The decision to use Indiana stone was made by the masonry subcontractor, Gem Campbell, she said. The project architects had identified suitable suppliers, which were approved by the department’s heritage conservation directorate. Firms bidding on the job were free to select from a pre-approved list, which included stone from France in addition to that from Indiana and Queenston.
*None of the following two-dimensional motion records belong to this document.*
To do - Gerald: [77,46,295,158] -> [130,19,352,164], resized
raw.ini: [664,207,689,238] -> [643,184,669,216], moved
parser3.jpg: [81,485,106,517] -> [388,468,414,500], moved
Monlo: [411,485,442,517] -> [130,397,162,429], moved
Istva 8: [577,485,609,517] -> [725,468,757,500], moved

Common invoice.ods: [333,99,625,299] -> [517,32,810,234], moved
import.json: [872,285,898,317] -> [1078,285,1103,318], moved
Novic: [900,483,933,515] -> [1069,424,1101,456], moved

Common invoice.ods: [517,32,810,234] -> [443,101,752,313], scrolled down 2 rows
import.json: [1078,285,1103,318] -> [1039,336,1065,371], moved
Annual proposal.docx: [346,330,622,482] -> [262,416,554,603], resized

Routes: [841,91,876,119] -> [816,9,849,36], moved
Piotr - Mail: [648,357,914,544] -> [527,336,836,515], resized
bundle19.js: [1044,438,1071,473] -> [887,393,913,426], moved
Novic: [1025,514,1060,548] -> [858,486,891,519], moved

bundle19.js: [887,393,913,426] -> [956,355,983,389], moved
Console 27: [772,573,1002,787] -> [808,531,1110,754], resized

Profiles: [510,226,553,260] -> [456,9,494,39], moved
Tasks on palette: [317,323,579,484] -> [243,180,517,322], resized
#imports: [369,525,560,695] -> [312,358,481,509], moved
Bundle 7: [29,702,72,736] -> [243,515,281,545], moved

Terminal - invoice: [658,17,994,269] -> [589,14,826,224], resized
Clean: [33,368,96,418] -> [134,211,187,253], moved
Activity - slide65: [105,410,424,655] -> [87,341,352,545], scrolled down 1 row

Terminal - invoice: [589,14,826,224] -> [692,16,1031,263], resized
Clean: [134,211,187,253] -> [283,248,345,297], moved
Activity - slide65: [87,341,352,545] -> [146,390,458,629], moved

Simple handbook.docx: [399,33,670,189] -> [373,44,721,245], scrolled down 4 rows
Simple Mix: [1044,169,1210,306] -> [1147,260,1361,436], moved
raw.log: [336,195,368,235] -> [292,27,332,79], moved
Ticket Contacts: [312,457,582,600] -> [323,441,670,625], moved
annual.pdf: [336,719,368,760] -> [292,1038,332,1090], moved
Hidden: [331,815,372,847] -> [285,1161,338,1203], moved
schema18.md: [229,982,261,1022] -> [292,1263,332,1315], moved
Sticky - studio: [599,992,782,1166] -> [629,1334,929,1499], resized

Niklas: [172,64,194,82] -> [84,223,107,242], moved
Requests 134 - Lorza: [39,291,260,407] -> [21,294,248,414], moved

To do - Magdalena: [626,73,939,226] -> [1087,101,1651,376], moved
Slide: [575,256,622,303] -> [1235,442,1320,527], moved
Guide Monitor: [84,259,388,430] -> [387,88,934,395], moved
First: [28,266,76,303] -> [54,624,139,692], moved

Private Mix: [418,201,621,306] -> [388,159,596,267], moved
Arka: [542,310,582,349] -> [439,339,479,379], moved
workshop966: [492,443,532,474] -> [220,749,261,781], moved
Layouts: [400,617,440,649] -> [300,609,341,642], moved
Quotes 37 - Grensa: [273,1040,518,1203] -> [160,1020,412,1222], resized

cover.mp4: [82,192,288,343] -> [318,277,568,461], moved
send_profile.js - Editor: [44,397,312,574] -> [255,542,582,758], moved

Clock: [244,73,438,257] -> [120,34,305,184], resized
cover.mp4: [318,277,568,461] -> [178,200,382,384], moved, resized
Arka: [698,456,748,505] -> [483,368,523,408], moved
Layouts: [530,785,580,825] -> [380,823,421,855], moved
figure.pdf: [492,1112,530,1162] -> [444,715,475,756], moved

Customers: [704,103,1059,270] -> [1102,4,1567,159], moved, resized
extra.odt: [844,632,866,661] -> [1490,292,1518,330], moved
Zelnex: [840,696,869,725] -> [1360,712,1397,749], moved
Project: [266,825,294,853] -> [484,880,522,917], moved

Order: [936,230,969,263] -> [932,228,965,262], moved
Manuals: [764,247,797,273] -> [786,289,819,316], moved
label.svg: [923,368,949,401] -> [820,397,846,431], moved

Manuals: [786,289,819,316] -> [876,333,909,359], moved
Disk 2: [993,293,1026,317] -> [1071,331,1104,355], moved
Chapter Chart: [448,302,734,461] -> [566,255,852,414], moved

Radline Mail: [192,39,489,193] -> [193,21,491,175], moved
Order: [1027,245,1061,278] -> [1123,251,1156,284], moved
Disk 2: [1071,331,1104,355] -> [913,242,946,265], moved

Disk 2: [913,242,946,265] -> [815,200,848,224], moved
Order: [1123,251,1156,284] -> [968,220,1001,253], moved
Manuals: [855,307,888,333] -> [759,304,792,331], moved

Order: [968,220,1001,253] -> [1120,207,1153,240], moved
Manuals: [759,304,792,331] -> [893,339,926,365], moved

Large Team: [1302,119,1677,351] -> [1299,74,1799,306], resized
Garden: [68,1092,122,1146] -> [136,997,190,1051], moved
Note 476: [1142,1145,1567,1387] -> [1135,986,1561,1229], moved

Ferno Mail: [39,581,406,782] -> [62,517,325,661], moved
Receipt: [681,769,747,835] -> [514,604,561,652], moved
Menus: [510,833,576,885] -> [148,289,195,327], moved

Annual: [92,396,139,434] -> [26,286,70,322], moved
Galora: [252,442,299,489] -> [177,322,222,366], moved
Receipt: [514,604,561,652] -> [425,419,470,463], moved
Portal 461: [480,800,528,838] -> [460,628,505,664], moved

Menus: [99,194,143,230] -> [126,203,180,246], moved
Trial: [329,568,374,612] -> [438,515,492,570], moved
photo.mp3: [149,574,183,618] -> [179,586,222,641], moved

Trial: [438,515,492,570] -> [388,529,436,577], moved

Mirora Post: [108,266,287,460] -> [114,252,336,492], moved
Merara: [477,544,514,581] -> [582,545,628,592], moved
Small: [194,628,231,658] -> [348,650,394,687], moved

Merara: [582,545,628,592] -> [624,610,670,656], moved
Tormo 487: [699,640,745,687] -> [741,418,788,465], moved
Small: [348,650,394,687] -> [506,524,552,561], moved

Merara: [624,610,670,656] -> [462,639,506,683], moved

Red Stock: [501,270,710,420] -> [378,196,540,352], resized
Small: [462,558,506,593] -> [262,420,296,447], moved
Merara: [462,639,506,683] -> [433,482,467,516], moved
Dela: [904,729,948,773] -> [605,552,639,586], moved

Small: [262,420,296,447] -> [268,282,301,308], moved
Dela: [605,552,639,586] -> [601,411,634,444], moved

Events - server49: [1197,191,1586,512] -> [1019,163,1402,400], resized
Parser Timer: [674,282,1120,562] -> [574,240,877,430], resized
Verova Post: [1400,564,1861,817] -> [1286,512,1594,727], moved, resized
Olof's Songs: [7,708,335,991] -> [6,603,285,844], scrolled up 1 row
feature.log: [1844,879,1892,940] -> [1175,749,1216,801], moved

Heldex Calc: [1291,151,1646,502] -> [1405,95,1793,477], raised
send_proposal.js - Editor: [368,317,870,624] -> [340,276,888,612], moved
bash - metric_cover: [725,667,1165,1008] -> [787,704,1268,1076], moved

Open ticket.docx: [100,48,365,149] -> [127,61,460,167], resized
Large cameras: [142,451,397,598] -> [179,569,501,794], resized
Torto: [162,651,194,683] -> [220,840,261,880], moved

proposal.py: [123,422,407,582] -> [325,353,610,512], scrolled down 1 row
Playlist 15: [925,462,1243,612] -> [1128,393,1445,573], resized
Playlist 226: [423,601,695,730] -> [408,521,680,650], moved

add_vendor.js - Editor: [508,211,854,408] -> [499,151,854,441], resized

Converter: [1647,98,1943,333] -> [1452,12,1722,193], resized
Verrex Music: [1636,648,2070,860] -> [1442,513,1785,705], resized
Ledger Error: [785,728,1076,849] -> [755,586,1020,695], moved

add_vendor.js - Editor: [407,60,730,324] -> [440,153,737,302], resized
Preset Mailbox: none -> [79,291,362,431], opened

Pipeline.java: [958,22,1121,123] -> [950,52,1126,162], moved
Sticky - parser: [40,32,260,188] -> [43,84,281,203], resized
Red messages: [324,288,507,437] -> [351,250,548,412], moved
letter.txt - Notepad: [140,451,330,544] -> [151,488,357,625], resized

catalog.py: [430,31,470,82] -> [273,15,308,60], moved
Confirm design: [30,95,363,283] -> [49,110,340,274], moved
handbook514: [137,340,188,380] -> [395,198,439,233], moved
“For the construction of the new annex, a contract for the exterior masonry of the building was awarded by (general contractor) EllisDon Inc. to the most competitive and compliant masonry bid,” Brosseau wrote in an email.
Gem Campbell’s operations manager Marc Langlois said they chose Indiana stone based on price and convenience; they had concerns about Queenston’s ability to supply on time. “It’s honestly just to simplify it.”
Oh, the horror. The contractor is saving the taxpayers some money by using a product that is practically indistinguishable from the more expensive alternative, on a brand-new addition to the building that is not part of the original heritage structure.

Petty nitpicking about Canadian vs American building stone is a symptom of a deep-seated national insecurity, and our cultural elites love to pick at it like a scab. We're better than this.

1 comment:

onefineguy said...

Good old Canadian urban dirt, exhaust fumes and salt splash will be colouring the American and Canadian stones in no time, all the same.